The second carousel of images is a discrete paring of two works, each an icon of St George, albeit painted in vastly different times and parts of the world. The first is an example of the renowned Jerusalem School of icon painters who practiced in the 19th century. This example—from the collection of George Al Ama—bears many of the Jerusalem School traits that follow the Aleppo tradition, including almond-shaped eyes and the rounded facial features of St George, as well as a biblical fragment in Arabic script.
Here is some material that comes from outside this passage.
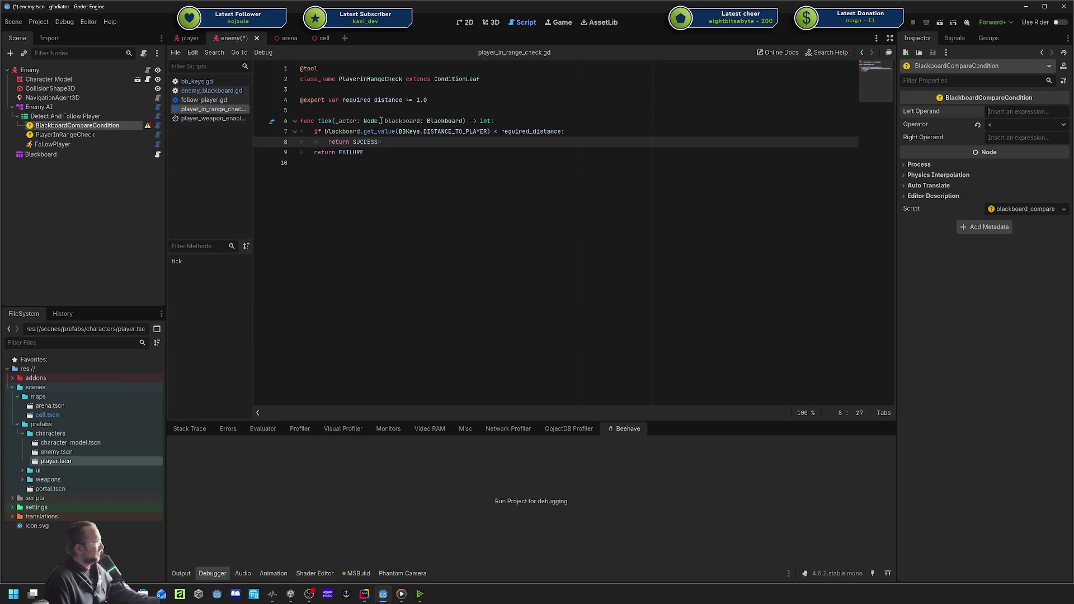
mouse_move(149, 126)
The second icon of St Geroge is a new one painted in 2016 by Aboriginal artist Ryan Presley. Here, the icon is re-imagined as an allegory of the Northern Territory “Intervention” or forcible take-over of Aboriginal communities by armed forces, and the imposition of neoliberal welfare disciplining. In Presley’s rendition, St George is in fact a young Aboriginal woman while the dragon has become a hydra clutching the sovereign crown and breathing fire from a petrol pump. The hero is framed within a canyon representing to the forces of extractive and security capital. The high-rise towers of banking and mining corporations in Brisbane, Sydney and Perth are depicted on the left, while on the right, a collapsing Twin Towers is depicted alongside the nuclear-capable B2 bombers stationed in the Northern Territory as part of the United States Pivot to the Pacific. This new plotting of St George reveals a crisis in the heroic archetype, which is floundering in received notions of political “good” in the face of transformed categories of geography, power, and property.